I put my hands up in surrender. Then I looked up. "That looks like a long way there. Can't we use a ladder or a hot-air balloon to get up there?"
No one answered. Though I could feel Trivia rolling her eyes, which shouldn't be possible. Maybe I had super powers too!
I went towards the wire and rope. I pointed to the rope first, and got a glare from her. Then I pointed to the wire, and she just rolled her eyes. Taking that as a good sign, I took the wire and tied it around my waist, making sure I wouldn't slip off of it halfway on the way up to the ceiling.
"You're also taking that," Trivia kicked the rope.
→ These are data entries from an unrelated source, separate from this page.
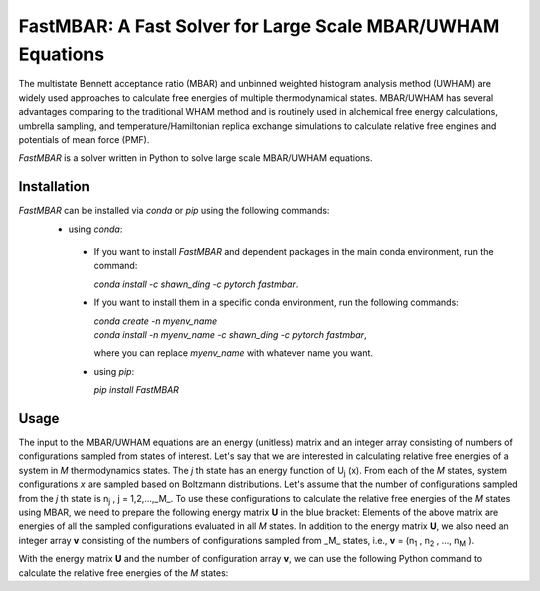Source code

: FastMBAR: A Fast Solver for Large Scale MBAR/UWHAM Equations
============================================================

The multistate Bennett acceptance ratio (MBAR) and unbinned weighted histogram analysis method (UWHAM) are
widely used approaches to calculate free energies of multiple thermodynamical states.
MBAR/UWHAM has several advantages comparing to the traditional WHAM method and 
is routinely used in alchemical free energy calculations, umbrella sampling, and
temperature/Hamiltonian replica exchange simulations to calculate relative free engines and potentials of mean force (PMF).

`FastMBAR` is a solver written in Python to solve large scale MBAR/UWHAM equations.

Installation
------------
`FastMBAR` can be installed via `conda` or `pip` using the following commands:
 * using `conda`:

  - If you want to install `FastMBAR` and dependent packages in the main 
    conda environment, run the command: 
    
    `conda install -c shawn_ding -c pytorch fastmbar`.
  - If you want to install them in a specific conda environment, 
    run the following commands:

    | `conda create -n myenv_name`
    | `conda install -n myenv_name -c shawn_ding -c pytorch fastmbar`,

    where you can replace `myenv_name` with whatever name you want.

  * using `pip`:

    `pip install FastMBAR`

Usage
-----
The input to the MBAR/UWHAM equations are an energy (unitless) matrix and
an integer array consisting of numbers of configurations sampled from states of interest.
Let's say that we are interested in calculating relative free energies of a system in *M* thermodynamics states.
The *j* th state has an energy function of U\ :sub:`j` \ (x).
From each of the *M* states, system configurations *x* are sampled based on Boltzmann distributions.
Let's assume that the number of configurations sampled from the *j* th state is n\ :sub:`j` \, j = 1,2,...,_M_.
To use these configurations to calculate the relative free energies of the *M* states using MBAR,
we need to prepare the following energy matrix **U** in the blue bracket:
Elements of the above matrix are energies of all the sampled configurations evaluated in all *M* states.
In addition to the energy matrix **U**, we also need an integer array **v** consisting of
the numbers of configurations sampled from _M_ states,
i.e., **v** = (n\ :sub:`1` \, n\ :sub:`2` \, ..., n\ :sub:`M` \).

With the energy matrix **U** and the number of configuration array **v**,
we can use the following Python command to calculate the relative free energies of
the *M* states:
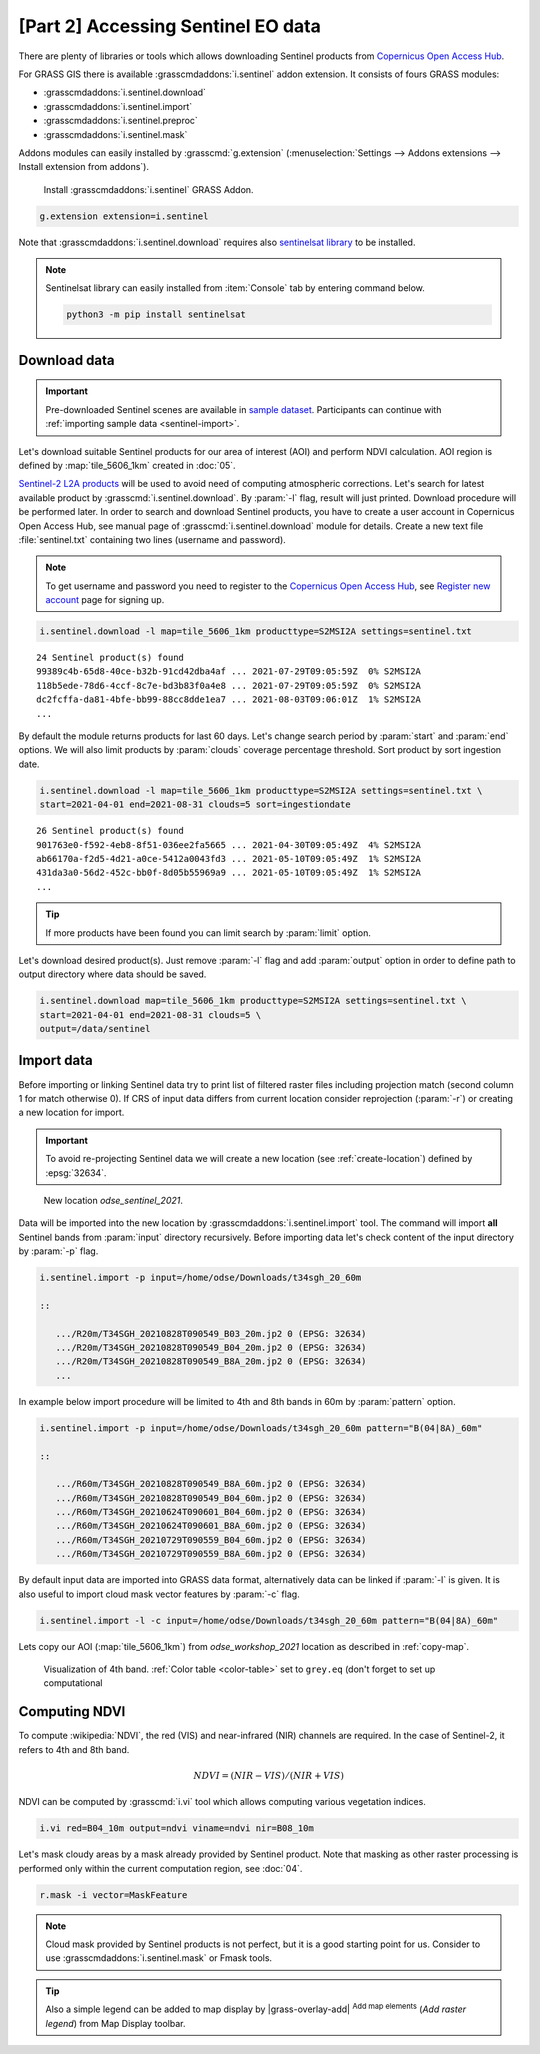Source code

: [Part 2] Accessing Sentinel EO data
===================================

.. todo:: TO BE UPDATED
          
There are plenty of libraries or tools which allows downloading
Sentinel products from `Copernicus Open Access Hub
<https://scihub.copernicus.eu/>`__.

For GRASS GIS there is available :grasscmdaddons:`i.sentinel` addon
extension. It consists of fours GRASS modules:

* :grasscmdaddons:`i.sentinel.download`
* :grasscmdaddons:`i.sentinel.import`
* :grasscmdaddons:`i.sentinel.preproc`
* :grasscmdaddons:`i.sentinel.mask`

.. todo:: Update list...

Addons modules can easily installed by :grasscmd:`g.extension`
(:menuselection:`Settings --> Addons extensions --> Install extension
from addons`).

.. figure:: ../images/units/20/g-extension.png

   Install :grasscmdaddons:`i.sentinel` GRASS Addon.

.. code-block:: bash

   g.extension extension=i.sentinel
   
Note that :grasscmdaddons:`i.sentinel.download` requires also
`sentinelsat library <https://pypi.python.org/pypi/sentinelsat>`__ to
be installed.

.. note:: Sentinelsat library can easily installed from
   :item:`Console` tab by entering command below.
   
   .. code-block:: bash
	
      python3 -m pip install sentinelsat

Download data
-------------

.. important:: Pre-downloaded Sentinel scenes are available in `sample
   dataset
   <https://geo.fsv.cvut.cz/geoharmonizer/odse_workshop_2021/t34sgh_20_60m.zip>`__. Participants
   can continue with :ref:`importing sample data <sentinel-import>`.

Let's download suitable Sentinel products for our area of interest
(AOI) and perform NDVI calculation. AOI region is defined by
:map:`tile_5606_1km` created in :doc:`05`.

`Sentinel-2 L2A products
<https://www.sentinel-hub.com/blog/sentinel-2-l2a-products-available-sentinel-hub>`__
will be used to avoid need of computing atmospheric corrections. Let's
search for latest available product by
:grasscmd:`i.sentinel.download`. By :param:`-l` flag, result will just
printed. Download procedure will be performed later. In order to
search and download Sentinel products, you have to create a user
account in Copernicus Open Access Hub, see manual page of
:grasscmd:`i.sentinel.download` module for details. Create a new text
file :file:`sentinel.txt` containing two lines (username and
password).

.. note::
   To get username and password you need to register to the 
   `Copernicus Open Access Hub <https://scihub.copernicus.eu/>`__,
   see `Register new account <https://scihub.copernicus.eu/dhus/#/self-registration>`__
   page for signing up.

.. code-block:: bash

   i.sentinel.download -l map=tile_5606_1km producttype=S2MSI2A settings=sentinel.txt

::

   24 Sentinel product(s) found
   99389c4b-65d8-40ce-b32b-91cd42dba4af ... 2021-07-29T09:05:59Z  0% S2MSI2A
   118b5ede-78d6-4ccf-8c7e-bd3b83f0a4e8 ... 2021-07-29T09:05:59Z  0% S2MSI2A
   dc2fcffa-da81-4bfe-bb99-88cc8dde1ea7 ... 2021-08-03T09:06:01Z  1% S2MSI2A
   ...

By default the module returns products for last 60 days. Let's change
search period by :param:`start` and :param:`end` options. We will also
limit products by :param:`clouds` coverage percentage threshold. Sort
product by sort ingestion date.
       
.. code-block:: bash
                
   i.sentinel.download -l map=tile_5606_1km producttype=S2MSI2A settings=sentinel.txt \
   start=2021-04-01 end=2021-08-31 clouds=5 sort=ingestiondate

::

   26 Sentinel product(s) found
   901763e0-f592-4eb8-8f51-036ee2fa5665 ... 2021-04-30T09:05:49Z  4% S2MSI2A
   ab66170a-f2d5-4d21-a0ce-5412a0043fd3 ... 2021-05-10T09:05:49Z  1% S2MSI2A
   431da3a0-56d2-452c-bb0f-8d05b55969a9 ... 2021-05-10T09:05:49Z  1% S2MSI2A
   ...
   
.. tip:: If more products have been found you can limit search by
   :param:`limit` option.

Let's download desired product(s). Just remove :param:`-l` flag and
add :param:`output` option in order to define path to output directory
where data should be saved.

.. code-block:: bash

   i.sentinel.download map=tile_5606_1km producttype=S2MSI2A settings=sentinel.txt \
   start=2021-04-01 end=2021-08-31 clouds=5 \
   output=/data/sentinel

Import data
-----------

.. _sentinel-import:

Before importing or linking Sentinel data try to print list of
filtered raster files including projection match (second column 1 for
match otherwise 0). If CRS of input data differs from current location
consider reprojection (:param:`-r`) or creating a new location for
import.

.. important:: To avoid re-projecting Sentinel data we will create a
   new location (see :ref:`create-location`) defined by :epsg:`32634`.

.. figure:: ../images/units/20/sentinel-new-loc.png

   New location *odse_sentinel_2021*.

Data will be imported into the new location by
:grasscmdaddons:`i.sentinel.import` tool. The command will import
**all** Sentinel bands from :param:`input` directory
recursively. Before importing data let's check content of the input
directory by :param:`-p` flag.

.. code-block:: bash
 
   i.sentinel.import -p input=/home/odse/Downloads/t34sgh_20_60m 

   ::

      .../R20m/T34SGH_20210828T090549_B03_20m.jp2 0 (EPSG: 32634)
      .../R20m/T34SGH_20210828T090549_B04_20m.jp2 0 (EPSG: 32634)
      .../R20m/T34SGH_20210828T090549_B8A_20m.jp2 0 (EPSG: 32634)
      ...
      
In example below import procedure will be limited to 4th and 8th bands
in 60m by :param:`pattern` option.

.. code-block:: bash
 
   i.sentinel.import -p input=/home/odse/Downloads/t34sgh_20_60m pattern="B(04|8A)_60m"

   ::

      .../R60m/T34SGH_20210828T090549_B8A_60m.jp2 0 (EPSG: 32634)
      .../R60m/T34SGH_20210828T090549_B04_60m.jp2 0 (EPSG: 32634)
      .../R60m/T34SGH_20210624T090601_B04_60m.jp2 0 (EPSG: 32634)
      .../R60m/T34SGH_20210624T090601_B8A_60m.jp2 0 (EPSG: 32634)
      .../R60m/T34SGH_20210729T090559_B04_60m.jp2 0 (EPSG: 32634)
      .../R60m/T34SGH_20210729T090559_B8A_60m.jp2 0 (EPSG: 32634)

By default input data are imported into GRASS data format,
alternatively data can be linked if :param:`-l` is given. It is also
useful to import cloud mask vector features by :param:`-c` flag.

.. code-block:: bash

   i.sentinel.import -l -c input=/home/odse/Downloads/t34sgh_20_60m pattern="B(04|8A)_60m"

Lets copy our AOI (:map:`tile_5606_1km`) from *odse_workshop_2021*
location as described in :ref:`copy-map`.

.. figure:: ../images/units/20/display-band-4.png

   Visualization of 4th band. :ref:`Color table <color-table>` set to
   ``grey.eq`` (don't forget to set up computational 
   
Computing NDVI
--------------

To compute :wikipedia:`NDVI`, the red (VIS) and near-infrared (NIR)
channels are required. In the case of Sentinel-2, it refers to 4th and
8th band.

.. math::
        
   NDVI = (NIR - VIS) / (NIR  + VIS)

NDVI can be computed by :grasscmd:`i.vi` tool which allows computing
various vegetation indices.

.. code-block:: bash

   i.vi red=B04_10m output=ndvi viname=ndvi nir=B08_10m

Let's mask cloudy areas by a mask already provided by Sentinel
product. Note that masking as other raster processing is performed
only within the current computation region, see :doc:`04`.

..
   .. figure:: ../images/units/05/r-mask.png

      Creating mask from an input vector map.
   
.. code-block:: bash

   r.mask -i vector=MaskFeature
   
.. note:: Cloud mask provided by Sentinel products is not perfect, but
   it is a good starting point for us. Consider to use
   :grasscmdaddons:`i.sentinel.mask` or Fmask tools.

.. todo:: link to fmask

.. tip:: Also a simple legend can be added to map display by
   |grass-overlay-add| :sup:`Add map elements` (*Add raster legend*)
   from Map Display toolbar.

   ..
      .. figure:: ../images/units/05/ndvi-vi.png
         :class: middle

         Final NDVI product with cloud mask applied with simple legend.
"But I can't lift it up! The elephant weighs about two refrigerators!"
"NO ONE MEASURES IN REFRIGERATORS!" Trivia roared. "Just take the rope up!"
"Why couldn't Pay take the rope up with him?" I asked.
"Why can't you listen to directions?" Trivia asked. "Are you going to get up there, or are you going to not, and go to jail instead when the police officers come?"
"I thought the night-shift workers were coming, not the police."
"You're done." And with that, she walked away looking like the angry emoji (like the one with smoke coming out of its ears).
The heavier end of the wire was launched, as I spun the wire around a few times before throwing it all the way up to the ceiling. The wire wrapped around the pulley machine a few times, it was secured on there firmly by magnets. I only knew that because I was ready with the instruction manual on how to use it on our car ride here.
When it stopped, I tugged it to make sure it was safe.
I took the rope of the elephant Trivia had dropped on the ground and attached it to my wire.
With that, I started to go up towards the ceiling.